Rhodesia, 1927: Keeping Up Appearances

She found her way along the dark corridors to the library, where a lively fire was burning. Her husband was nowhere to be seen. Instead a servant whose name she had forgotten appeared as if from nowhere and led her wordlessly downstairs to the dining-room, where the long table had been set for dinner with one place setting at either end. [Stewart] Gore-Browne was standing at the window with his back to her, one arm folded behind his back and one hand in his pocket, but turned and came forward to take her hand as she entered. He was dressed stiffly in black lounge suit and white tie and looked as if he was fighting off an urge to look at his watch.
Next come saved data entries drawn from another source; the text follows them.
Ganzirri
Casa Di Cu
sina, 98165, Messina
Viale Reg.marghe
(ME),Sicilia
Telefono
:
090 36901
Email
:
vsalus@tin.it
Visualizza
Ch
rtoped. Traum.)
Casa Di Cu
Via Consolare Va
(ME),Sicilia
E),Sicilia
Nodding to a waiter who held out a chair for her at one end of the long table, Gore-Browne took a bottle of Pol Roger from a silver bucket on a side cabinet to celebrate their first night. There was no ice in the bucket and he apologized for it not being chilled, though the cellar kept bottles fairly cool. He always opened champagne himself, as the house servants tended to get so carried away shaking the bottles that guests ended up having a shower. Popping the cork with the suavity of one who has done so many times, he wrapped a white cloth round the neck of the bottle and poured it into two crystal flutes. Taking his place at the opposite end of the table, he waited for Jackson the servant to serve them, then lifted his glass in a toast. ‘Chin, chin, my dear Lorna. To life at Shiwa.’

‘Chin, chin.’ She raised her glass and drank, the tiny bubbles tickling her nostrils.
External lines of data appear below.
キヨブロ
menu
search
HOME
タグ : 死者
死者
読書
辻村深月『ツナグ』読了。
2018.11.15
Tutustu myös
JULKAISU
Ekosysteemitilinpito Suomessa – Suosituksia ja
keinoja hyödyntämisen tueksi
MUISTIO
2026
Another servant entered, mincing uncomfortably in the black patent shoes which Gore-Browne insisted all waiting staff wore, and bearing a silver tray in his white gloves from which he served slices of chicken liver pate on to their gold-rimmed Meissen plates. It must have made an odd scene, the husband and wife so far apart, the large silver candelabra in the centre casting shadows on the white linen cloth, the room silent except for the grind of their cutlery on the plates and the loud tick of the grandfather clock in the hall. Various oil-painted ancestors looked down on them from the walls. In the centre was Gore-Browne’s grandfather, Sir Thomas Gore-Browne, Ethel’s late father, who had been Governor of St Helena, New Zealand, Tasmania and Bermuda, and whose prominent nose had clearly been inherited by his grandson. Next to him was a chubby-faced man in bishop’s robes, Gore-Browne’s uncle Wilfred Gore-Browne, the first Bishop of Kimberley. On the other side of Sir Thomas was his wife, the beautiful raven-haired Lady Harriet, Gore-Browne’s late grandmother from the Campbell family of Craigie in Ayrshire, whom he had always called Grammy.
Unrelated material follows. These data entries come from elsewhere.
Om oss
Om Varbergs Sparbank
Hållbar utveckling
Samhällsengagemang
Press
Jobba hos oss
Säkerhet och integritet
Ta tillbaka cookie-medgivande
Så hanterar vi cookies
Having cleared away the first course, Jackson and another servant entered with silver platters of wild duck in orange sauce, sweet potatoes and green peas. The servants were always forgetting to warm up the plates, to the irritation of Gore-Browne, who found cold plates a particular dislike, even noting the event in his diary. His rebuke unnerved Jackson, who was already having difficulty manipulating the serving fork and spoon with the tight-fitting gloves. Nervous herself, and not used to champagne, young Lorna must have found it hard not to giggle, but she had been warned to behave by her uncle Major Goldman, who had always complained that she was an unruly creature, and she was eager to impress her new husband and show him that she was a worthy mistress of this great house.